Lynch will be replaced by veteran CVS Health executive David Joyner, who will try to steer the company despite rising costs for its health insurance business, declining drugstore sales and growing investor pressure. All major pharmacy chains are trying to navigate a drastically changed landscape and face competition online and elsewhere.

Michael Cherny, an analyst at Leerink Partners, said the leadership change was unexpected, although he understood the reasons behind it “after another quarter of poor performance.”

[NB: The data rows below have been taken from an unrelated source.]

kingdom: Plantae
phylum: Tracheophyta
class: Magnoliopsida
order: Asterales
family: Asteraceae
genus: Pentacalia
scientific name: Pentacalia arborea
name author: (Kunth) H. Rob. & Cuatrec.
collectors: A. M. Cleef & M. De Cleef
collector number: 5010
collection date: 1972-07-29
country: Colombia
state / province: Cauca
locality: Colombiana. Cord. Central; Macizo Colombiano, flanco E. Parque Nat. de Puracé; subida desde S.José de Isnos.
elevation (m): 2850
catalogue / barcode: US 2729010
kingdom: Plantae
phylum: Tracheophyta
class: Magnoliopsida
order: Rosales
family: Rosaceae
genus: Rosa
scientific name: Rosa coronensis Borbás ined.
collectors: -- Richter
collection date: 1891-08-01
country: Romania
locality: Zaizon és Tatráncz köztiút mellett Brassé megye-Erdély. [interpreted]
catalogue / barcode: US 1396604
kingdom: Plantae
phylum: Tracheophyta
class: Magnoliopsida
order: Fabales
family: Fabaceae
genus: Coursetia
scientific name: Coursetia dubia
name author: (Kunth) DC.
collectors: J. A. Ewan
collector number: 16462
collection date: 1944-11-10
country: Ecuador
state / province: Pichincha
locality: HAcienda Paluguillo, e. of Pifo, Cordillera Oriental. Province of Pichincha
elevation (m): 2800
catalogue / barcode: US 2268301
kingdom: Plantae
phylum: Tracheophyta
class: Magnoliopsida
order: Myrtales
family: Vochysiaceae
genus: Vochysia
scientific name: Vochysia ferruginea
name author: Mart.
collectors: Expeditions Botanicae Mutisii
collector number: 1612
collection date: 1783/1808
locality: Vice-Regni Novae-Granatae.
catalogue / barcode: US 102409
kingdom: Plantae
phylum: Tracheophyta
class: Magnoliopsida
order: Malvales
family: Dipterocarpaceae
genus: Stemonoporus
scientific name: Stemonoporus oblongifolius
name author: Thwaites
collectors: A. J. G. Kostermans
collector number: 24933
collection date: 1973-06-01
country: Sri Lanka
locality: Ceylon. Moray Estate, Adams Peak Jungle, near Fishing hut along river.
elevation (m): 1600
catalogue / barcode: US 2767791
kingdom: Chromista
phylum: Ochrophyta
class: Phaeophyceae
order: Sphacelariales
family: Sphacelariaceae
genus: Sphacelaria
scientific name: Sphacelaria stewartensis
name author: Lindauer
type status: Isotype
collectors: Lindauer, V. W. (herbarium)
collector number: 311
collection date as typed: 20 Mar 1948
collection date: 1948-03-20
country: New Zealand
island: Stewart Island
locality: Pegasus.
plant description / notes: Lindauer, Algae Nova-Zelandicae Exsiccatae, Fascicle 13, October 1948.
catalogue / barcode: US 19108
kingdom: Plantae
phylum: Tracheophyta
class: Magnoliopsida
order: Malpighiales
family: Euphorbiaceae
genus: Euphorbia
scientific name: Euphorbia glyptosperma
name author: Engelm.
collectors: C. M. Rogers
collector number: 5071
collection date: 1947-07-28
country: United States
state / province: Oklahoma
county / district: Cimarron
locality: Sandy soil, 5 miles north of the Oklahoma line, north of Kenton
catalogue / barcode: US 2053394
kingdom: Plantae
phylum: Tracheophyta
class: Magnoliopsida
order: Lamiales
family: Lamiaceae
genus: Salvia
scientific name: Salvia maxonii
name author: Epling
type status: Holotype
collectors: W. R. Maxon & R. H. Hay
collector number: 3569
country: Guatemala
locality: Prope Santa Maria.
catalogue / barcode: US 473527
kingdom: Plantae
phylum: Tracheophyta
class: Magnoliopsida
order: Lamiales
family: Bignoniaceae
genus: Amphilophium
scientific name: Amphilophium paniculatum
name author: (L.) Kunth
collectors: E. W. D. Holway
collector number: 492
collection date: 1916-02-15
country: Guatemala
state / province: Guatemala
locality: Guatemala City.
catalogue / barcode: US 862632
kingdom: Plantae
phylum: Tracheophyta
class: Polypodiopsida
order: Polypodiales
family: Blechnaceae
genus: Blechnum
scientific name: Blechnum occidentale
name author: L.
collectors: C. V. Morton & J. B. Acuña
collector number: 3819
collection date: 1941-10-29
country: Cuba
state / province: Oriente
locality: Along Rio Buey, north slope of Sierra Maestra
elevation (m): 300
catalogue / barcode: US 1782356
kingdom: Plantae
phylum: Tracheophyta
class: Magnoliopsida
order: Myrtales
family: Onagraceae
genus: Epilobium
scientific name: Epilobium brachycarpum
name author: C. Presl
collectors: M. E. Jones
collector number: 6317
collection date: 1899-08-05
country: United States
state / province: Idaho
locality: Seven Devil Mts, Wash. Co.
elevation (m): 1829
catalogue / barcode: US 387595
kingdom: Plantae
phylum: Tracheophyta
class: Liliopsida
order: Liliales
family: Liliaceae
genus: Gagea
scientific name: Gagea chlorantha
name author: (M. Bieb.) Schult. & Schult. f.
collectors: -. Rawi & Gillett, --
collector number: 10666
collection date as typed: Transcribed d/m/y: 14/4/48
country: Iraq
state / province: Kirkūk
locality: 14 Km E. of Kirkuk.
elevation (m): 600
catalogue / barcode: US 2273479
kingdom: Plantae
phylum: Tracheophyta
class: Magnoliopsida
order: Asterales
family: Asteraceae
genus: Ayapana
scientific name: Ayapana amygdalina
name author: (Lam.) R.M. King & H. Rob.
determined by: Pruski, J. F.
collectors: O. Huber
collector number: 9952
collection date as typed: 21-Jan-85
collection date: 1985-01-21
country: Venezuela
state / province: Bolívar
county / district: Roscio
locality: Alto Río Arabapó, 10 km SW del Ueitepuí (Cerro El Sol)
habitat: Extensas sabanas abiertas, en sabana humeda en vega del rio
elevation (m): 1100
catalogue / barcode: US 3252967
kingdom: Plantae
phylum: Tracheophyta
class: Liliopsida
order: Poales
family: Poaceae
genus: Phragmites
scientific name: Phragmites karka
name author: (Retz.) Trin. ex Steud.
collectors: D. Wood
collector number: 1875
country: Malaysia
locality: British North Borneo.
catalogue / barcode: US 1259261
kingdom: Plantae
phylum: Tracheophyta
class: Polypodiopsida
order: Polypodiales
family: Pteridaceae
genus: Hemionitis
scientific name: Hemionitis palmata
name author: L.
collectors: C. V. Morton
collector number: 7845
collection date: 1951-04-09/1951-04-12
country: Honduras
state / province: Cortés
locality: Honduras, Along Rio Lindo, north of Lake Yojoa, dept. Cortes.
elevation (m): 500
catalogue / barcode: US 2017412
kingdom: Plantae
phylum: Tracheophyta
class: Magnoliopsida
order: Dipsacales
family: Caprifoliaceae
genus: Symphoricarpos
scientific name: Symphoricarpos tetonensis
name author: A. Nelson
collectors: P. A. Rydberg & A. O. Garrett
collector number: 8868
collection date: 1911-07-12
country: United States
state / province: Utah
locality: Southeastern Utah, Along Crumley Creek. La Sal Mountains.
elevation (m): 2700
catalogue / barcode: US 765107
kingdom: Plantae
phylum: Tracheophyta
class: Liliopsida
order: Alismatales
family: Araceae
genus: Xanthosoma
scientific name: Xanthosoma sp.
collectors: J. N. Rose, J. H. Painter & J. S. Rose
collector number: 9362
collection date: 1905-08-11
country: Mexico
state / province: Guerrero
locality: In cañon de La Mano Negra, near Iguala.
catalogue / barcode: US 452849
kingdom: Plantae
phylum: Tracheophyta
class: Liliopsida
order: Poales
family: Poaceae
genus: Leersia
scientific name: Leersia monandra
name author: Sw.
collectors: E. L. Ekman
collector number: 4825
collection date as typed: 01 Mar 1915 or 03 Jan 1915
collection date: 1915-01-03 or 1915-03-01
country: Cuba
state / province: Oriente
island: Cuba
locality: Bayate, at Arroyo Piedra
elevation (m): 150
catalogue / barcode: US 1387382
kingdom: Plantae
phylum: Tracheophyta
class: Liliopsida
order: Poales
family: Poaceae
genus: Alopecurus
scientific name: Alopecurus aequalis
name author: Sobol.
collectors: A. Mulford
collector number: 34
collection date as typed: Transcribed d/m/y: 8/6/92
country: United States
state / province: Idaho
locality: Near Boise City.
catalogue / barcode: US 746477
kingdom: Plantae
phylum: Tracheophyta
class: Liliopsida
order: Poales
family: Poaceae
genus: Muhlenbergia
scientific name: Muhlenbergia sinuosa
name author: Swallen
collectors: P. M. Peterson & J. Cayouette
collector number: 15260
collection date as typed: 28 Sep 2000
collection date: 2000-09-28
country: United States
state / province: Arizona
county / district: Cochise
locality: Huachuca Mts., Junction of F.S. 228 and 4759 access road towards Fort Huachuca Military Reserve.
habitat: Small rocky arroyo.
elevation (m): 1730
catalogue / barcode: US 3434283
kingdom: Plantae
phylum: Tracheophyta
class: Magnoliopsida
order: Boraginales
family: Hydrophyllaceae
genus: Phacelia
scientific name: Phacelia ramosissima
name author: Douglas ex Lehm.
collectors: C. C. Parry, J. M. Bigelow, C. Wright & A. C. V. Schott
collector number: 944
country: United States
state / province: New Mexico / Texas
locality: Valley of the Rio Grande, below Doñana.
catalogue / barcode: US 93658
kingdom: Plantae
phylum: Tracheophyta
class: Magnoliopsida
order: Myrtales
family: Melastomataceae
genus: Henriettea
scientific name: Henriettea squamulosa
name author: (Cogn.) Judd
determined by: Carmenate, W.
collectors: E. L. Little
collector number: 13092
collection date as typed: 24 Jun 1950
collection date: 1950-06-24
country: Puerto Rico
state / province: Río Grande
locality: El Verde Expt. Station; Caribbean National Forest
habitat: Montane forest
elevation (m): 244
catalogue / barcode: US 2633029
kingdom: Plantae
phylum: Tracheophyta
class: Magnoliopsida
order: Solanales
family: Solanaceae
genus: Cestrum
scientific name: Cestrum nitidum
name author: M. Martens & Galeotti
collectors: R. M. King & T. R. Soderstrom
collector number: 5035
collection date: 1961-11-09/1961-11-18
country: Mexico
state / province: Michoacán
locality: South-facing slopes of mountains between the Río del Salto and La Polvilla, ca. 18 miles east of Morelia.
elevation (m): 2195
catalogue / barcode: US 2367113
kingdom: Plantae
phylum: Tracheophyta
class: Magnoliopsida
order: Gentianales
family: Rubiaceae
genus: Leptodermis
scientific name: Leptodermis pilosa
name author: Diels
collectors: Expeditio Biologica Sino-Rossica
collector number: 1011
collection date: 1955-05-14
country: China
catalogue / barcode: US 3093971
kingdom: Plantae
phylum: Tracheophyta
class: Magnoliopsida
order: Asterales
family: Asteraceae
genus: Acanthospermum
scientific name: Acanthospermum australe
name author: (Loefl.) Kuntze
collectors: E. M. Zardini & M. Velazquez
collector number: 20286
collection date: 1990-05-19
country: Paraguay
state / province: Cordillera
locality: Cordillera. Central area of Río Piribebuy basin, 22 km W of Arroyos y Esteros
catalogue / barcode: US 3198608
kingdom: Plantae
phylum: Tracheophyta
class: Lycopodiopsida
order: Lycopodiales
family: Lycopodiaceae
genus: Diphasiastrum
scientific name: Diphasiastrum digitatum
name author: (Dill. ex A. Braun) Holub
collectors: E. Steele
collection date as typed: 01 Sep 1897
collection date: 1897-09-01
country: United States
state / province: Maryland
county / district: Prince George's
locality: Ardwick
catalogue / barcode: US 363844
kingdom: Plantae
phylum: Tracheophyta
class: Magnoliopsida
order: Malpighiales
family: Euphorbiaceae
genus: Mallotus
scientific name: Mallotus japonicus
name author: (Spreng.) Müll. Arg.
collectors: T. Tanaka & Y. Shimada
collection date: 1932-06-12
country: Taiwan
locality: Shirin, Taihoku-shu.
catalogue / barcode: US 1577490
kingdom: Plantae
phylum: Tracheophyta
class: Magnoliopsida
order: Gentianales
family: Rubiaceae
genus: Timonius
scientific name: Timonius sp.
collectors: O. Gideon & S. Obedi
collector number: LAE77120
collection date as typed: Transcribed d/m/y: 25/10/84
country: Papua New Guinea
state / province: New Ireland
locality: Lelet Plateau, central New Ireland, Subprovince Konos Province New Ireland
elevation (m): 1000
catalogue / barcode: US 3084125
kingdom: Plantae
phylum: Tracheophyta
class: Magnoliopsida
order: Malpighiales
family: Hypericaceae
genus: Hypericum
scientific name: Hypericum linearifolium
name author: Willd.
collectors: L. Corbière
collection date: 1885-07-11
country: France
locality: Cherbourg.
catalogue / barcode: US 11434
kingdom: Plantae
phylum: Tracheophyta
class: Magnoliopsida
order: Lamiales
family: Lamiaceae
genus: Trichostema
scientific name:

“Given the operational and equity underperformance, it is difficult to say that a change at the top is undeserved,” he said in a research note.

With Lynch's departure, there are now 45 female CEOs in the S&P 500, or about 9% of all CEOs, according to executive data firm Equilar.

CVS Health operates one of the country's largest drugstore chains and a massive pharmacy benefit management company that provides prescription drug coverage for employers, insurers and other large customers. Additionally, the company covers nearly 27 million people through its Aetna insurance arm.

The company lowered its financial expectations in August for the third time this year, hurt by rising Medicare Advantage claims, and Lynch said at the time that she would take over as head of the insurance segment.

Her insurance predecessor, former Humana executive Brian Kane, left the company about a year after he arrived.

Barclays analyst Andrew Mok said on Friday that the struggling insurance division now has a leadership gap that the company will need to fill in the near future.

CVS Health said Friday that it is still struggling with higher medical costs in this segment.

The company has been “performing significantly below its potential and has fallen behind in its investment and actuarial approach in recent years,” Glenview Capital Management said earlier this month.

The hedge fund, which owns a stake in CVS Health, said it was offering “proposals to improve CVS Health's governance, culture, efficiency, sustainability and growth.”

Rising claims from the company's Medicare Advantage plan have hurt CVS Health for much of this year and contributed to its repeated forecast cuts. Medicare Advantage plans are privately run versions of the federal government's insurance program, primarily for people age 65 and older.

CVS Health also said in August that the company was hurt by a decline in quality ratings for those plans and pressure from Medicaid insurance, which the company administers in several states.

The Woonsocket, Rhode Island, company said Friday that it expects third-quarter adjusted earnings to fall between $1.05 and $1.10 per share. Analysts polled by FactSet forecast earnings of $1.69 per share.